## [WHAT YOU ARE ASKED TO DO]
Show all lines of the entries in which the word "della" is found.

## [THE RECORDS]
-=-=-=-=-

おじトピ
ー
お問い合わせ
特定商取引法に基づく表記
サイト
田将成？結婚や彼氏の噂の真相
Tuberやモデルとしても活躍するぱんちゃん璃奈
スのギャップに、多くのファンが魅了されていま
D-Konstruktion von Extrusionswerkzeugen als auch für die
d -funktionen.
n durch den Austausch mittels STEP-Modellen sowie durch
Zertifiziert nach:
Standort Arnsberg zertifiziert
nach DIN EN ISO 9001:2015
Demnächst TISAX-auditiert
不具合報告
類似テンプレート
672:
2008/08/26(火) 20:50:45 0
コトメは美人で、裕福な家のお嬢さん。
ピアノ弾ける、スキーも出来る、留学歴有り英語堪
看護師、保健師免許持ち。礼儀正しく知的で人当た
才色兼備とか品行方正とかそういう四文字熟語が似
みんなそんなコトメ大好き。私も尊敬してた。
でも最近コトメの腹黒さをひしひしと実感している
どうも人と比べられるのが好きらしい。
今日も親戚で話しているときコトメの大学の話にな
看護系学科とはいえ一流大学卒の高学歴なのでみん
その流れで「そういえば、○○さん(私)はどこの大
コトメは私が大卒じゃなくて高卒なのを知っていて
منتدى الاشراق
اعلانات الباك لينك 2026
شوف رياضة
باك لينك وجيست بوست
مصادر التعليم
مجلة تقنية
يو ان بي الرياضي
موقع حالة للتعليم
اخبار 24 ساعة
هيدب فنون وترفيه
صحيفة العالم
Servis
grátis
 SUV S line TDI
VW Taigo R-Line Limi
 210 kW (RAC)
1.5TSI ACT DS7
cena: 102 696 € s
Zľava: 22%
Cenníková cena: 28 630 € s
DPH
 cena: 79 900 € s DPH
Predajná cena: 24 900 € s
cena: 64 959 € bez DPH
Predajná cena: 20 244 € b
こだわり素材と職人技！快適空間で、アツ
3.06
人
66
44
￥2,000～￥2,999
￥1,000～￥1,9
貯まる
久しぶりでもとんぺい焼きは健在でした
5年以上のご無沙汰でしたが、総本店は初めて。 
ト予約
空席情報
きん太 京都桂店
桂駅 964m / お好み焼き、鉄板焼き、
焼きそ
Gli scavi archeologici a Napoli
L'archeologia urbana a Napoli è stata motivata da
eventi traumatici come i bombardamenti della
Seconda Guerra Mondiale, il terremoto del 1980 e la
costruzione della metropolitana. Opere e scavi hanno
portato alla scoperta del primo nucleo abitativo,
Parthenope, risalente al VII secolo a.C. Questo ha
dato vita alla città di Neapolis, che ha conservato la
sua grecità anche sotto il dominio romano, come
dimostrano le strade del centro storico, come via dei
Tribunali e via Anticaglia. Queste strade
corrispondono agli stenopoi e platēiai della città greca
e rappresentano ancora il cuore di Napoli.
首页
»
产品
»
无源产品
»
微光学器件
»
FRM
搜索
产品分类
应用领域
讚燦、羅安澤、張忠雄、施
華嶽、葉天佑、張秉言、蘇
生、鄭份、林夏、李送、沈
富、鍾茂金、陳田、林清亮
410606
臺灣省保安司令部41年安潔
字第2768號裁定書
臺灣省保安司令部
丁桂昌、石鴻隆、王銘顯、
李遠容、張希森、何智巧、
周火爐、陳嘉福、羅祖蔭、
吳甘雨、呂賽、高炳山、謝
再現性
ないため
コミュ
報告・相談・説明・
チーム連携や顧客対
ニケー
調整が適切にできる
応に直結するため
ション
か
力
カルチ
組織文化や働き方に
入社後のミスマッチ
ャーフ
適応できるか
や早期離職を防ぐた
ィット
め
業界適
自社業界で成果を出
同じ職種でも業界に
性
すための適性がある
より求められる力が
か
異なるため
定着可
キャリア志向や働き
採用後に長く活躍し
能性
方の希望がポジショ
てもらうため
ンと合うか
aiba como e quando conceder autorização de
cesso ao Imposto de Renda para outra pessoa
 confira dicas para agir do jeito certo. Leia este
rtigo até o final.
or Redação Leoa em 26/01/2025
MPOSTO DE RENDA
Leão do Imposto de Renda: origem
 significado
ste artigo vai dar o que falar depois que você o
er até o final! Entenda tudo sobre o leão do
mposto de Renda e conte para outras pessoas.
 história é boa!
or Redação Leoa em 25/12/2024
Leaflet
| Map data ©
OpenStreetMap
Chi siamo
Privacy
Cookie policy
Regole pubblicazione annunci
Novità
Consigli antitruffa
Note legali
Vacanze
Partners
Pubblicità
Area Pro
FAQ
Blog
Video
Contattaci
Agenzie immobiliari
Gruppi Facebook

-=-=-=-=-

## [SOLUTION]
eventi traumatici come i bombardamenti della
costruzione della metropolitana. Opere e scavi hanno
corrispondono agli stenopoi e platēiai della città greca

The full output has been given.